There are bold things to eat. And then there are forbidden edible pleasures. Pork crackling comes under this heading.
No doubt the food police would not approve, but hey, some things taste so good that you keep wanting to go back for more. There is one thing about pork crackling; it happens to be difficult to cook and to get right time after time. In fact, some people find it impossible to cook, and indeed I have had my own ups and downs.
Right now though, I have become a bit cocky because I have cracked the code for pork crackling. I did not do this by myself. I delved into a huge amount of cookbooks, studied and analysed different techniques and then tried out the different methods on many pieces of pork. Finally, I got my crackling.
Next to roast potatoes, getting the crackling right on a roast of pork has to be one of the most asked about and commented cooking topics I know.
Everyone has, or knows, a different method. Or they know someone that has a killer method to get it just right.
I use a flattened square of pork belly. It is the easiest to roast, and it cooks the most evenly, allowing the skin to crisp up in an equal fashion.
So here is what I do. Now plenty of you out there would have your own tried and tested recipes, and I’d like to hear them, but for a moment, here’s mine.
Firstly, open a good bottle of Merlot and have a glass. This always enhances the preparation and cooking time.
Also, the smell of roasting pork wafting through the house will put family and friends into a good mood, which will be enhanced by sipping on a nice glass of red wine.
So here goes.
1. Buy a good piece of pork, with enough fat under skin to heat up and make the skin “crackle”.
2. Wrap your piece of pork in a clean tea cloth and put into the fridge. This ‘calms’ the pork down, chills it and allows it to breathe, letting excess moisture escape.
3. Remove from the fridge and score the skin with a sharp knife. I use a Stanley knife to get the depth of the cut just right. Too deep and you’ll cut the meat, allowing juices to escape during cooking. If you get it just right the cut will allow the fat underneath to bubble up and baste the top during cooking. The cuts should be a finger width apart.
I score in long length-ways strips. I know some people do it in a diamond pattern. Length-ways strips are better as you can cut the pork into manageable strips afterwards.
3. Rub salt in.I use Malden sea salt, as the crystals crunch and break up in the right way. This is an important bit, as apparently it helps control the moisture extraction during cooking.
You really need to do this vigorously, or as Fanny Craddock used to say, “as if into the face of your worst enemy”. I think we get the picture now.
4. Blow dry the pork skin, using a hair dryer.
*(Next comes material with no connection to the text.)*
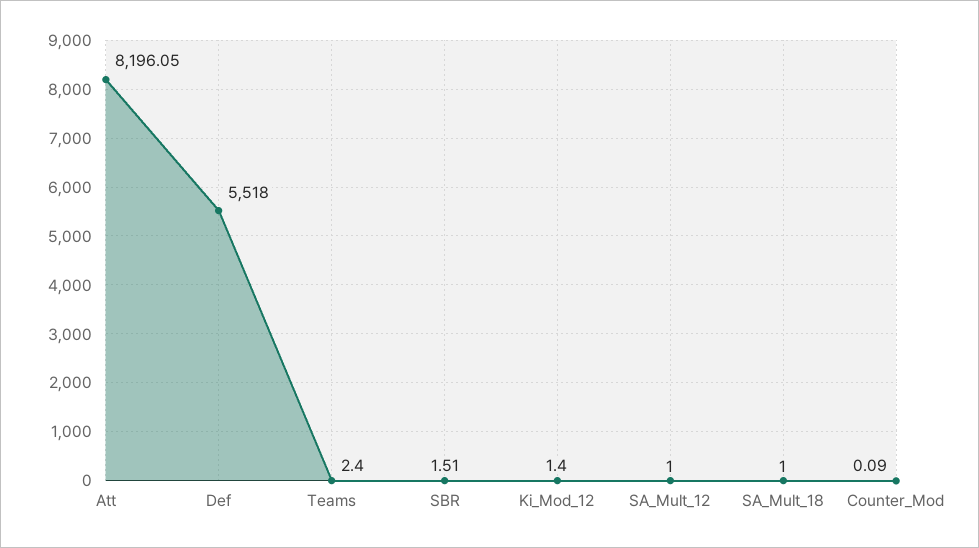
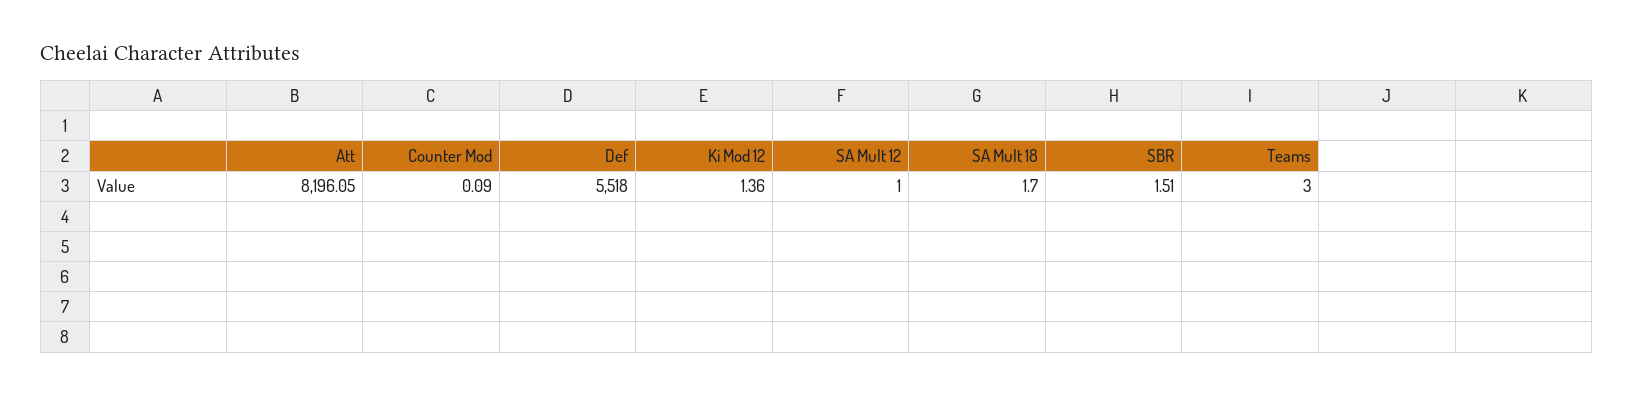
Teams: 2.4 -> 3
Ki_Mod_12: 1.4 -> 1.36
SA_Mult_18: 1 -> 1.7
Sounds a bit mad? You do want this crackling don’t you? Pull the curtains if you are worried what the neighbours might think.
5. Wrap in a clean dry tea towel once again. and place in the fridge. More moisture wicking will occur. As I reckon you’ll have gathered, the enemy of good crackling is excess moisture in the skin.
6. Remove from the fridge after 30 minutes. Have the oven preheated to 220 degrees.
7. Place on an oven tray or in a roasting tin, and put in the oven.
8. Reduce temperature after 15 minutes to 180 degrees and remove from oven after 40 minutes.
9. Disaster check. If the pork is cooked through and your crackling is not done properly just place the meat under a grill and give it a few minutes, making sure it does not burn. You can also cut the whole skin off and give it an extra 15 minutes in the top oven.